A thousand acres of free land, concessions on corporate taxes, and assurances of cheaper production costs than China. That’s how India’s federal and state governments rolled out a red carpet for American electric vehicles (EV) maker Tesla in 2021. The hope was that the local manufacturing of EVs, batteries, and other components would stimulate the economy, create jobs, and help curb pollution in major cities.

While Tesla has yet to officially commit to any investments in India, this is just one example of how South Asian countries, including Pakistan, Nepal, and Bangladesh, have been working hard to boost their private EV industries in recent years. Experts, however, believe these efforts may be focusing disproportionately on the financial gains of building a private vehicle EV industry while ignoring the environmental benefits of EVs in public transport — something that the region desperately needs.

“Buses are ten times more efficient than cars that typically have a single occupant. [But] cars get priority over buses,” Shreya Gadepalli, a sustainable urban mobility expert and managing trustee at the Urban Works Institute in Chennai, India, told Rest of World. “Governments believe that car manufacturing is good for the economy. They miss to see the adverse impact cars have.” More cars, even if they are electric, will increase traffic congestion and road accidents, which are already a serious problem across South Asia.
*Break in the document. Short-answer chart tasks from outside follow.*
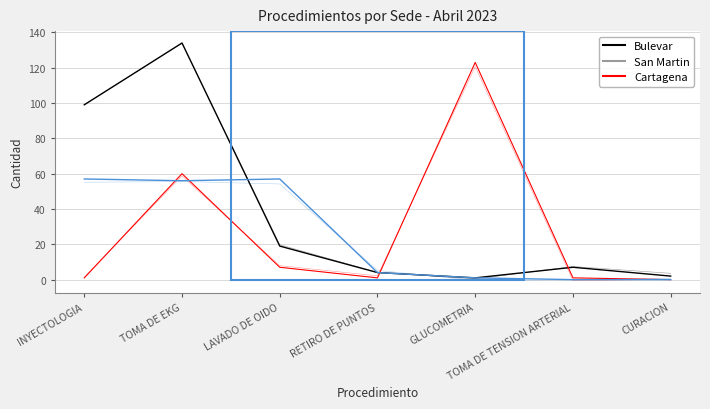

Which series has the largest total across all categories?

Bulevar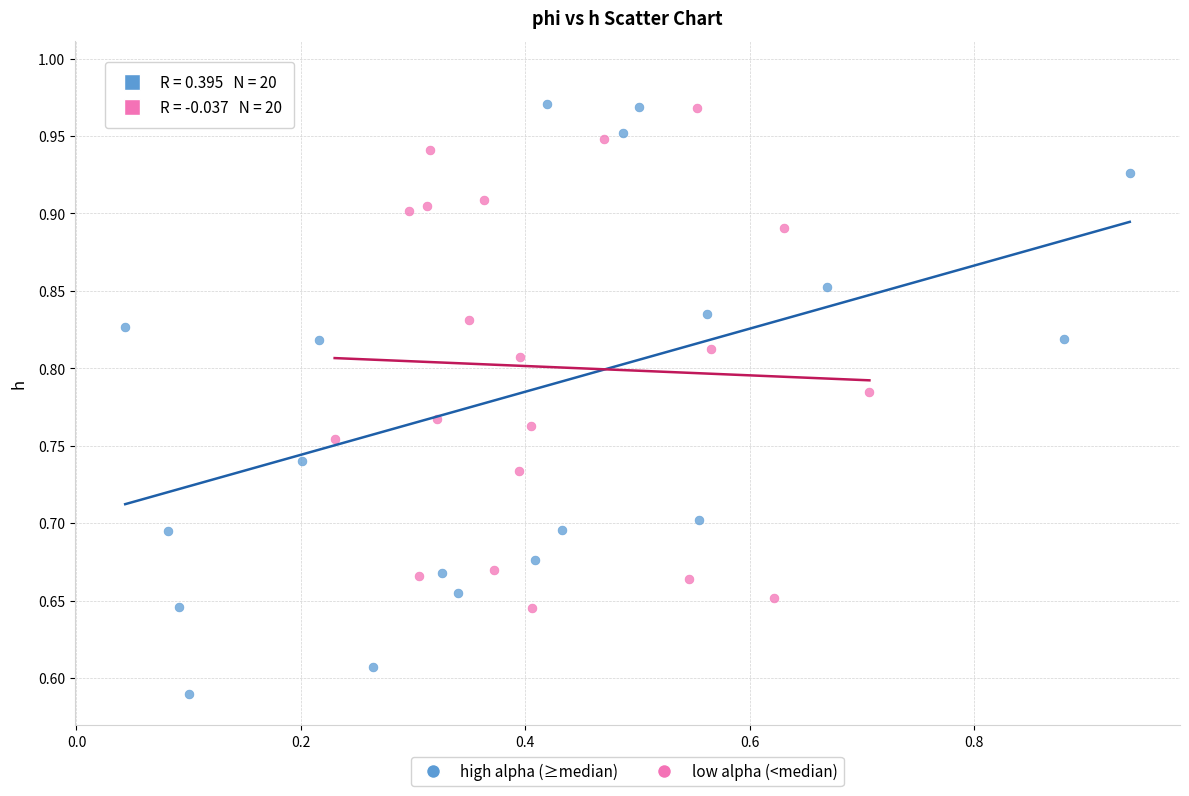

Which series reaches the maximum Y coordinate?

high alpha (≥median)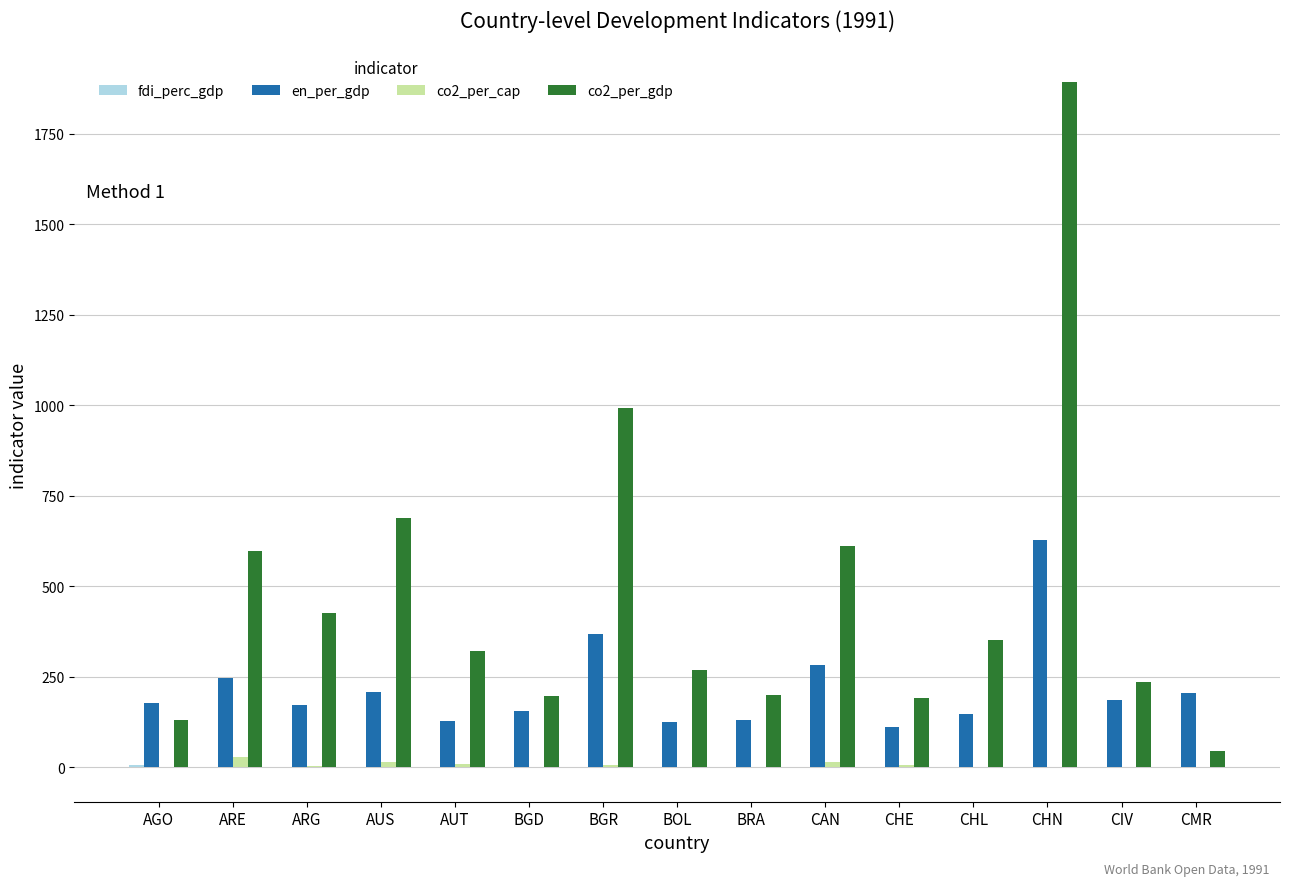

What is the sum of all en_per_gdp values?

3276.8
In India, there are only 22 cars for every 1,000 people. In Nepal, there are fewer than 10 cars for every 1,000 citizens, while the number is around 66 for motorcycles. In the U.S. and the U.K., by comparison, these figures stand at 980 and 850, respectively. 

Public transport, meanwhile, is a major source of pollution across South Asia. Around 60% of air pollution in Nepal’s capital Kathmandu is related to traffic, most of which comes from public transport vehicles. About 84% of diesel buses in Dhaka, Bangladesh’s capital, don’t meet national emission standards. The governments in both these countries see the adoption of EVs as an important step towards fighting air pollution, but they don’t have any plans to electrify public transport beyond small-scale pilot projects.

Pakistan and Nepal have also been providing tax incentives to private vehicle owners who want to switch to EVs. In Nepal, the government recently offered a 25-80% tax reduction on EVs. “The tax incentives the government provides on private electric vehicles have made their prices comparable to fossil fuel cars. But even with the tax incentives provided on [the] import of electric buses, the price of the electric buses are still higher compared to their diesel-run counterparts,” Kathmandu-based transport and traffic expert Ashish Gajurel told Rest of World.

Pakistan, which aims to put half a million electric motorcycles and rickshaws, and 100,000 electric cars, vans, and small trucks on the road by 2025, has not included e-buses in its plans.

One reason for this could be the fact that motorcycles are big business in the country and a large amount of investment has been made on their import and sales. So, any move towards electrification of buses or improvement in public transport jeopardizes the business, said Haroon Rashid, Pakistan-based managing editor and car reviewer at Independent Urdu. “I don’t see a genuine push towards electric vehicles in Pakistan. The commitment is not there,” Rashid said.

“Switching to electric cars without addressing the issue of mobility for all is a recipe for disaster.”

A major deterrent to EV adoption in public transportation is the bus cartel systems in several South Asia countries.

In Bangladesh, for instance, there is a complex system of running public buses, which makes it difficult to switch to electric, said Musleh Uddin Hasan, professor at Bangladesh University of Engineering and Technology’s Department of Urban and Regional Planning. “Under the route permit system, the government issues route permits to cartels who then sell them off to private investors. This means that they want to squeeze every penny out of the bus, and don’t want to invest much,” he said. “That’s the reason most buses are not maintained well and cause a lot of pollution in towns and cities across Bangladesh.” 

Cities across Nepal also face a similar situation where public transport is run by cartels that prioritize profits over the environment. While officials say taxes have been reduced on private vehicles to decrease pollution, government policies don’t facilitate the transition of public transport vehicles into electric ones.

The governments in these countries have done little to educate private bus operators about the environmental benefits of EVs, so they either continue to be unaware of the new technology or are hesitant to take the risk. “I think the government should establish its own transport company and import electric buses for it,” Gajurel said.

Gadepalli, who rides her bicycle for most daily trips and buses for longer trips, believes governments in India and South Asia should formulate mobility plans that incorporate the needs of all. Electric mobility can then become a part of the wider plan.

“Switching to electric cars without addressing the issue of mobility for all is a recipe for disaster. If a fossil fuel car is a can of Coke, an electric car is like a Diet Coke. It’s like choosing between the lesser of the two evils,” she said.